**JOB**: Begin at the line that contains "Privacy Policy" and repeat every line from there to the end of the records below, inclusive, without adding any other line.

**INFORMATION PROVIDED**:

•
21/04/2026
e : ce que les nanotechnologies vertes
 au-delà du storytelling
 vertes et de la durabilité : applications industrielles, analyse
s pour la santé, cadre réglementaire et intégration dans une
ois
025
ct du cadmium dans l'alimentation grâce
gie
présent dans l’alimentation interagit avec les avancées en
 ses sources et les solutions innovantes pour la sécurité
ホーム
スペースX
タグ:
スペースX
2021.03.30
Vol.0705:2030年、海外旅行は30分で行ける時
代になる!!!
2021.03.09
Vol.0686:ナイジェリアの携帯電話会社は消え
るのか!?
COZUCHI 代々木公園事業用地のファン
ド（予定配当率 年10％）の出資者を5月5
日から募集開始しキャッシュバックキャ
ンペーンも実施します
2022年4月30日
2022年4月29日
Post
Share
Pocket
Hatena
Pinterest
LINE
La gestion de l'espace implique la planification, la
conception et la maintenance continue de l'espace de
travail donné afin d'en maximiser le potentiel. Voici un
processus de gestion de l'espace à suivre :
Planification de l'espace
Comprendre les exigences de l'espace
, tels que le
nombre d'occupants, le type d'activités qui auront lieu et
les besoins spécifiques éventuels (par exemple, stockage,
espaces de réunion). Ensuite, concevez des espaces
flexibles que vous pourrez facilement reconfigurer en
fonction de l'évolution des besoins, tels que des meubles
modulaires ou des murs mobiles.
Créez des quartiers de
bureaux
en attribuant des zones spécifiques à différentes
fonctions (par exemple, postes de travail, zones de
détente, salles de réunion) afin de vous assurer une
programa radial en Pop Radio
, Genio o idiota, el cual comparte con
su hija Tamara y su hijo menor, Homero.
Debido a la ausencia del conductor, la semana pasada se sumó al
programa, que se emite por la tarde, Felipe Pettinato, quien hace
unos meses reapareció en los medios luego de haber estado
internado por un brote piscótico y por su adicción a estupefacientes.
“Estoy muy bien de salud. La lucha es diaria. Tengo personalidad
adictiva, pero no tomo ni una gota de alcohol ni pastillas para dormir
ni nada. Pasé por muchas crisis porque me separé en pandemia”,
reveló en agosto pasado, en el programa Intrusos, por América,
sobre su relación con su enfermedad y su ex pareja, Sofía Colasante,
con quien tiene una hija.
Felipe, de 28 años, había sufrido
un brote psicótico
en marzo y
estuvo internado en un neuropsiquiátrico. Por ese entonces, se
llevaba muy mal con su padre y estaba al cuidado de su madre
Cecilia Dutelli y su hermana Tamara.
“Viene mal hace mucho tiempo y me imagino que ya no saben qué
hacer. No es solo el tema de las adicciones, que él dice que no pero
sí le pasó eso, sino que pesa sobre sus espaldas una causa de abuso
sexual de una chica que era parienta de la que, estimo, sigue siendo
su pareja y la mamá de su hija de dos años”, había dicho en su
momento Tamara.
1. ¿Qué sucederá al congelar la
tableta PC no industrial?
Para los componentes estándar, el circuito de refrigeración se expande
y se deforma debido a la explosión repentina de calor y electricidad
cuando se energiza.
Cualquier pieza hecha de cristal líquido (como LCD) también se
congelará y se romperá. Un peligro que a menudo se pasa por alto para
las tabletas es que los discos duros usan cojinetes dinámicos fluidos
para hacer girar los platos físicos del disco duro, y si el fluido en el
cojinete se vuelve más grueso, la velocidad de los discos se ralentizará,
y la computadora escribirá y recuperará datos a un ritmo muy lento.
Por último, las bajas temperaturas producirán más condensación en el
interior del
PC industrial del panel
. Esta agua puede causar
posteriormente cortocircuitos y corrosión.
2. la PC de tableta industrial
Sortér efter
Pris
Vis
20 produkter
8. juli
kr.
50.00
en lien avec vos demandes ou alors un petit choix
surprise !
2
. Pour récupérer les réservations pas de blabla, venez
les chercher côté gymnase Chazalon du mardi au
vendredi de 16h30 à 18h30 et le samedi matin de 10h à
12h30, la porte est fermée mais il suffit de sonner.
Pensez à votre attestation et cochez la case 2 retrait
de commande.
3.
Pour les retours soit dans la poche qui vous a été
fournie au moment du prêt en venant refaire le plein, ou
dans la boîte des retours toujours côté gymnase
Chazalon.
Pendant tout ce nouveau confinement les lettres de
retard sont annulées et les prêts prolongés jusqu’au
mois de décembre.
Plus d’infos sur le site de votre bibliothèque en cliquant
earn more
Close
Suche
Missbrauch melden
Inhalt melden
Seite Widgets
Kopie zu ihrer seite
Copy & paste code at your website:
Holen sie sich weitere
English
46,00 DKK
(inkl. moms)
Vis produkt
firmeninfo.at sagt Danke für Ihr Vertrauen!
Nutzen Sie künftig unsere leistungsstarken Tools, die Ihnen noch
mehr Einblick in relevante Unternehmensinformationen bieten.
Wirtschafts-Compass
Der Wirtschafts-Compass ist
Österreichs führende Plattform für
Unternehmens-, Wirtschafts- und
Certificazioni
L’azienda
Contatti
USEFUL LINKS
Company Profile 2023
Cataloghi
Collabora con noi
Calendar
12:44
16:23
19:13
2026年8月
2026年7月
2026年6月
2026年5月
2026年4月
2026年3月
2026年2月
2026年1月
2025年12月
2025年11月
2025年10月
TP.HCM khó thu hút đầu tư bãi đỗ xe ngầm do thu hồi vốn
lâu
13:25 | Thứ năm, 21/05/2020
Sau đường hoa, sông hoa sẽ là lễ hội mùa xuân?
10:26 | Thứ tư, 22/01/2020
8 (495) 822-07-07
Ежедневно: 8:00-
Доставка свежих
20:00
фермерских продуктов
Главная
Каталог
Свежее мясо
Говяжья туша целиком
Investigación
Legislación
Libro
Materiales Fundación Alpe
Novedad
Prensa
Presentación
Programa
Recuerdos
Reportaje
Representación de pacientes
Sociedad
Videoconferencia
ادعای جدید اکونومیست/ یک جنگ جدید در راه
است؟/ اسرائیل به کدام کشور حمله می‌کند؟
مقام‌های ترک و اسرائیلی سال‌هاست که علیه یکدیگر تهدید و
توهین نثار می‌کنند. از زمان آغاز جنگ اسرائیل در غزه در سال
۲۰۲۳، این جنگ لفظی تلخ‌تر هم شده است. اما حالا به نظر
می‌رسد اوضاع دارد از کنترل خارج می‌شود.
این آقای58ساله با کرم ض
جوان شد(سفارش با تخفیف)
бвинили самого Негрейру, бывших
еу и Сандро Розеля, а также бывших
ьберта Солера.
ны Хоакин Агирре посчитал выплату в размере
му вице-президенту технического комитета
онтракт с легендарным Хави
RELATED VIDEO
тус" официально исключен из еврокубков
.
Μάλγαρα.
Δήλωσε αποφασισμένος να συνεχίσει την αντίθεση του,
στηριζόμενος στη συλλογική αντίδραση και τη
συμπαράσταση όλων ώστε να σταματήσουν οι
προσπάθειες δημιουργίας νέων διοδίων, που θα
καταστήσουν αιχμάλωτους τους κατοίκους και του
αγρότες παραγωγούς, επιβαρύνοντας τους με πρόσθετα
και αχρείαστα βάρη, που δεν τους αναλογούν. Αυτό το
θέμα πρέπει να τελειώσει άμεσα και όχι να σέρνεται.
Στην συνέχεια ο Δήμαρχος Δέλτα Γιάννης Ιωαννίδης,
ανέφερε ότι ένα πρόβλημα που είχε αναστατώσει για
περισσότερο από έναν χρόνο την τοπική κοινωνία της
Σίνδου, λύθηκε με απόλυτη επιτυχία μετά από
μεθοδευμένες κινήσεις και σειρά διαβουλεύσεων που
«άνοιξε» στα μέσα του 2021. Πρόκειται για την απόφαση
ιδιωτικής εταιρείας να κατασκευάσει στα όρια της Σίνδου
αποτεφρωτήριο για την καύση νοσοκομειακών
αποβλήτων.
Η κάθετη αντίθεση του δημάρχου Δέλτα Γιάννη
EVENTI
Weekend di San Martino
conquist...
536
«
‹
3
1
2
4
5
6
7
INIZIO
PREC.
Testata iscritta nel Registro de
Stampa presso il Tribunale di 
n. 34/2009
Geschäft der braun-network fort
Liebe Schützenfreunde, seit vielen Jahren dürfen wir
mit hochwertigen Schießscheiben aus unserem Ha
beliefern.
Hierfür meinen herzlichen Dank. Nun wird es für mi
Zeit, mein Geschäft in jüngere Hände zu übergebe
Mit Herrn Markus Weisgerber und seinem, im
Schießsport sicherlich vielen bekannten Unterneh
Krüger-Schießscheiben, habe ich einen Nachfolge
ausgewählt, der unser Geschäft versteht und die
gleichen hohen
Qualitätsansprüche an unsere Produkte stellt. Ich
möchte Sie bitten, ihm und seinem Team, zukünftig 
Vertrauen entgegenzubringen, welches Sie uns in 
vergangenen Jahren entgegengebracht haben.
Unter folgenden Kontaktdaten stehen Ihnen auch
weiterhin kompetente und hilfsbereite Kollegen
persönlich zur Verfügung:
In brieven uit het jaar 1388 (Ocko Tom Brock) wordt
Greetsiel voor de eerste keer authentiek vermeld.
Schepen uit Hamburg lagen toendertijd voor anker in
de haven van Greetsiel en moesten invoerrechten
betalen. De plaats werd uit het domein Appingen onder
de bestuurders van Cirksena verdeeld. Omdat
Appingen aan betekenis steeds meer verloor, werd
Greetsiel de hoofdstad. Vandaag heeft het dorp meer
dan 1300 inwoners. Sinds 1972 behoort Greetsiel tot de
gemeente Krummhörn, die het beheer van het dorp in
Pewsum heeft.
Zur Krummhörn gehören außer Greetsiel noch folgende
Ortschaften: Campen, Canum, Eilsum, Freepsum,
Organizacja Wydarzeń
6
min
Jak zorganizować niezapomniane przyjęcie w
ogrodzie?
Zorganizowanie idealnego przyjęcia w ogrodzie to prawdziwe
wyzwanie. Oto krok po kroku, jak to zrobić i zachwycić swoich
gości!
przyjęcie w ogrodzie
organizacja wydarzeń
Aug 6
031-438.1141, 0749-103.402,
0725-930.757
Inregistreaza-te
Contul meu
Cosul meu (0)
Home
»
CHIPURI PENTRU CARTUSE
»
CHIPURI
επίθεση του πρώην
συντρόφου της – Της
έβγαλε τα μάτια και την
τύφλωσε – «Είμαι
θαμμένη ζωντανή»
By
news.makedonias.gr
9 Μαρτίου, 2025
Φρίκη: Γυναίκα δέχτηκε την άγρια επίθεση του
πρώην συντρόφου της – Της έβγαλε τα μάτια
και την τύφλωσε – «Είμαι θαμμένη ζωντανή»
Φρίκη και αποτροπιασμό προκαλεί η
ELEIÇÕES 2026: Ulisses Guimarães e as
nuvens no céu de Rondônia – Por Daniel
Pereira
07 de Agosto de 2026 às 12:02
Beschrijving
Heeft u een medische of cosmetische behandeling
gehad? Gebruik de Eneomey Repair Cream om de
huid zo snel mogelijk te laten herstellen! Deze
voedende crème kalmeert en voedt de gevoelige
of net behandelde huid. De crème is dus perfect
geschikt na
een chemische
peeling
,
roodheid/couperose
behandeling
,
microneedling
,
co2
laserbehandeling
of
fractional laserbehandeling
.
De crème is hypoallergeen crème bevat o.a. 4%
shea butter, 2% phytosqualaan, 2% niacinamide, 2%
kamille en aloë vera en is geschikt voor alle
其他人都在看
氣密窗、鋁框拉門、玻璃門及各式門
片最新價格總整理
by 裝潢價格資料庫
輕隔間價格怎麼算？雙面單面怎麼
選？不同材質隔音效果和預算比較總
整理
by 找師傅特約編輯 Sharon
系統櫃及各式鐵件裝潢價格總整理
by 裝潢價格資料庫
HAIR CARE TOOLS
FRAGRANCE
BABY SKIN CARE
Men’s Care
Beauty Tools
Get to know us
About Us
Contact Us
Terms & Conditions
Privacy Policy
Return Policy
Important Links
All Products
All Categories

**SOLUTION BELOW**:
Privacy Policy
Return Policy
Important Links
All Products
All Categories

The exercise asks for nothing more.